= The Dickens Society =

Non-profit organization

The Dickens Society is a non-profit organization founded on 29 December 1970 by 40 participants at the Modern Language Association Convention in New York City. The Dickens Society's purpose is "to conduct, further, and support research, publication, instruction, and general interest in the life, times, and literature of Charles John Huffam Dickens (7 February 1812 – 9 June 1870)." In Dickens After Dickens (2020), Emily Bell notes, "The rise of neo-Victorian fiction in the 1960s further deepened the public interest in the author, and the establishment of the Dickens Society in 1970 represented another formal, international recognition of the value of academic study of Dickens." According to David Paroissien, "The Dickens Society was always meant to be an international" organization in contrast to the Dickens Fellowship, explicitly functioning as a "service society" that "would dedicate itself to supporting the scholarly needs of its members."

== Annual symposium ==
To increase engagement from its global membership in both hemispheres, the Dickens Society alternates its symposium location between various institutions and major cities in North America or Europe. One important feature of the event is that there is no keynote; graduate students, early career researchers, independent scholars, and tenured faculty are allotted equal space and time to present research. Delegates hail "from universities situated in Europe, India, Africa, the Middle East, the US and Canada."

== Scholarships ==
Each year, the Dickens Society funds several competitive scholarly awards and other financial support for its members, encouraging "research into almost anything to do with Dickens." As Nancy Aycock Metz states, "The society still honors many of the original goals – an annual MLA seminar, transatlantic scholarly exchanges, prizes and stipends to support the work of young professionals." The David Paroissien Prize, named for a notable founding member and Dickens Quarterly editor, is awarded "to the best peer-reviewed essay on Dickens published in a journal or edited collection." The Robert B. Partlow Jr. Prize, which honors another founding member, former officer, and influential Dickensian scholar, is conferred upon the best paper written and submitted prior to the annual symposium by a graduate student, independent scholar, or untenured faculty member.

== Dickens Quarterly ==
The journal of The Dickens Society, first entitled Dickens Studies Newsletter, predated the founding of the Society by a year. First published in 1970, and edited by Robert Patten, the journal's title was changed to Dickens Quarterly in March 1984. Dickens Quarterly's long-time general editor was the late scholar David Paroissien, who published a detailed retrospect about the organization and journal's history in 1996 and again in 2010. Currently, it is edited by Dominic Rainsford (Aarhus University).

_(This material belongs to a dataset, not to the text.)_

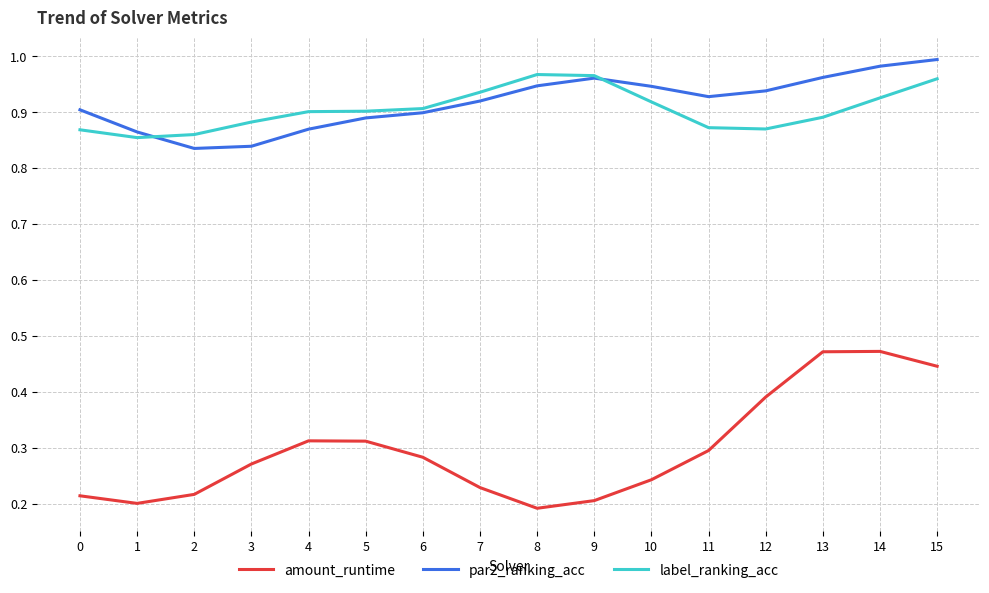

What is the difference between the par2_ranking_acc values at 11 and 15?

0.1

Dickens Quarterly is published four times a year by Johns Hopkins University Press. A subscription to it is included in the cost of annual membership. Recent issues are featured on Project Muse, and its archive appears on JSTOR. Together with the Dickensian (Dickens Fellowship) and Dickens Studies Annual, it forms a triad of leading publications devoted to presenting new research into the life and times of Charles Dickens.